Dang this is some satisfying math

The angle CEB is half of COB (O being center of the circle). Same is true for halves, so if F is on the opposite side of the square from E, angle FEB twice FOB and also a triangle inscribed into half of the square, (r+x)/y = 0.5 (because square!) , FEB=atan(0.5). Now y/r = sin FOB, r = y/sin(FOB) = y/sin(2 FEB) = y/sin(2 atan(0.5)) ; perimeter of square is 8y, of circle 2pi y/ sin(2 atan(0.5))=7.853y < 8y

Nice sol!

find r depending from a leads to 3 equations with 3 unknown dimensions, xm, ym,r

Let z is the distance from |BC| to BC arc. So (triangles are similar) z/y = y/(x+r) = 1/2 => z = |AB|/4 => D = r+x+z = 5|AB|/4.

good job

No need for pythagoras.

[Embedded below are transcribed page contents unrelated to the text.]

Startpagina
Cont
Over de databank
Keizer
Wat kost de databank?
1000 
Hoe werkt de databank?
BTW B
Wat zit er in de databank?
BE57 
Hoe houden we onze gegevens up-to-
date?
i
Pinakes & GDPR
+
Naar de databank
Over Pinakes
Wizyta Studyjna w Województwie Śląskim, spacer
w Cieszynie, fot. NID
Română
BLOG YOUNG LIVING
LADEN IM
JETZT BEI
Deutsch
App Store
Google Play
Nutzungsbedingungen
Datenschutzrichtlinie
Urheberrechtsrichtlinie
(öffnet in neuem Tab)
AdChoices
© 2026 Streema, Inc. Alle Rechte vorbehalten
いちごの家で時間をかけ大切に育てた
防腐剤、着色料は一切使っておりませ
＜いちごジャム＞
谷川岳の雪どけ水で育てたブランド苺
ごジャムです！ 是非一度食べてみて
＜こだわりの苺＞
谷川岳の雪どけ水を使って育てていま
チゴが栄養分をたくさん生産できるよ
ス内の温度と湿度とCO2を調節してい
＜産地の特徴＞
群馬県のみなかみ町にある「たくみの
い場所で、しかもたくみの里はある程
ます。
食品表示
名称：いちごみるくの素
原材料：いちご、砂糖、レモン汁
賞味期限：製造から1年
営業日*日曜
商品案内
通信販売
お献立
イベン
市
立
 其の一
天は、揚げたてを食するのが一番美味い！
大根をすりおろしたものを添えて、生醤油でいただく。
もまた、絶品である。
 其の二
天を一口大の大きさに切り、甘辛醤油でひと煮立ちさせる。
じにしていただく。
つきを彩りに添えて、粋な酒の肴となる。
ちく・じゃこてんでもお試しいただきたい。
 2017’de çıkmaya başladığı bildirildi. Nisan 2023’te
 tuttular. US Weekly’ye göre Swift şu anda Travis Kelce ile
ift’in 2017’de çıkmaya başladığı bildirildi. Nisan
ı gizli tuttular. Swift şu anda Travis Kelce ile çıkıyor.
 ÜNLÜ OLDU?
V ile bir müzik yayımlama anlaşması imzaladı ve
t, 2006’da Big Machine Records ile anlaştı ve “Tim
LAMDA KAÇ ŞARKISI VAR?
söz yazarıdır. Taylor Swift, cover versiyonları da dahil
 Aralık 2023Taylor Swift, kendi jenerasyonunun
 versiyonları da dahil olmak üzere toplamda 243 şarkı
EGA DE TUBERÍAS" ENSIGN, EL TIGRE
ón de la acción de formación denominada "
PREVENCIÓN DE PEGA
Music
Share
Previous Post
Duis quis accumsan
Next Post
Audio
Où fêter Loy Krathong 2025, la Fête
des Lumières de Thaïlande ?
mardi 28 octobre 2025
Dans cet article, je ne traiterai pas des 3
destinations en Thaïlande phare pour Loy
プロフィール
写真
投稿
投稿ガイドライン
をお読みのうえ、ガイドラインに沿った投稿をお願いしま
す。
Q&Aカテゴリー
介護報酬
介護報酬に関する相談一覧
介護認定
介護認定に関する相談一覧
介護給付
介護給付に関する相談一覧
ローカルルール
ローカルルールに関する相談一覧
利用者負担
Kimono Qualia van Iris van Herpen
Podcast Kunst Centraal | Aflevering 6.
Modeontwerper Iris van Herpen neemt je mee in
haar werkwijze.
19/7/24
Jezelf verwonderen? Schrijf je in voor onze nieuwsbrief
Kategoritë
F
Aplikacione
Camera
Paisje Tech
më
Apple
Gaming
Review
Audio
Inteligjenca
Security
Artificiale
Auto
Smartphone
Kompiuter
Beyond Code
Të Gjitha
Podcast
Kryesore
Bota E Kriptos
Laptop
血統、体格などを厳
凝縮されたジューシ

Give the corners of the square coordinates (+/-2,+/-2) hence the origin is the centre of the square.
Draw EB (gradient 0.5, centre coordinates (0,1)) and its perpendicular bisector (which is a diameter with gradient -2.)
The perpendicular bisector hits a horizontal line from E (equation y=0) at (0.5, 0). Hence the distance from centre of the circle to E is 5/8 the sidelength of the square.

finally, one that i could solve by myself in under 10 mins.

excellent !

Probability/Combinatorics would be awesome

Elegant!

SOLVED IT BEFORE WATCHING THE VIDEO!!! Pretty nice problem tbh

Does that make xyr a 3 4 5 right triangle?

Nice question

nice to work the math out....circle/sphere is more efficient than square/rectangle....same problem working volume will show circle has more...cheers

Great..Keep Working hard..Love from India

Finally, something i understand

Ok i definitely need a chalkboard

Using DCA as a base
I defined the circle as :
(x - x_0)^2 + (y - y_0)^2 = r^2
I have three points which I know are on this circle : E,B and C. Three equations with three unknowns, solved it and got a circle or perimeter 5pi/4 compared to the 4 of the square

Micheal, I tried to construct this diagram geometrically (ruler, compass) and could not figure out a way to do it. Any hints?

Solution without pythagoras or algebra.
Let the side length of the square=2, Ps=8
From the tangent point, bisect the square and continue to the opposite edge of the circle.
This line bisects the opposite side of the square.
Now use power of a point
a,b are two half sides of the square. c is the width of the square. d is the bit between the square and the circumference.
ab=1×1=1=cd=2×d
So d =1/2
So diameter =c+d=2+1/2
So perimeter of circle =pi×5/2 ~= (22/7)×(5/2)=55/7
Pc= 55/7 but Ps=56/7
So the circle has the shorter perimeter.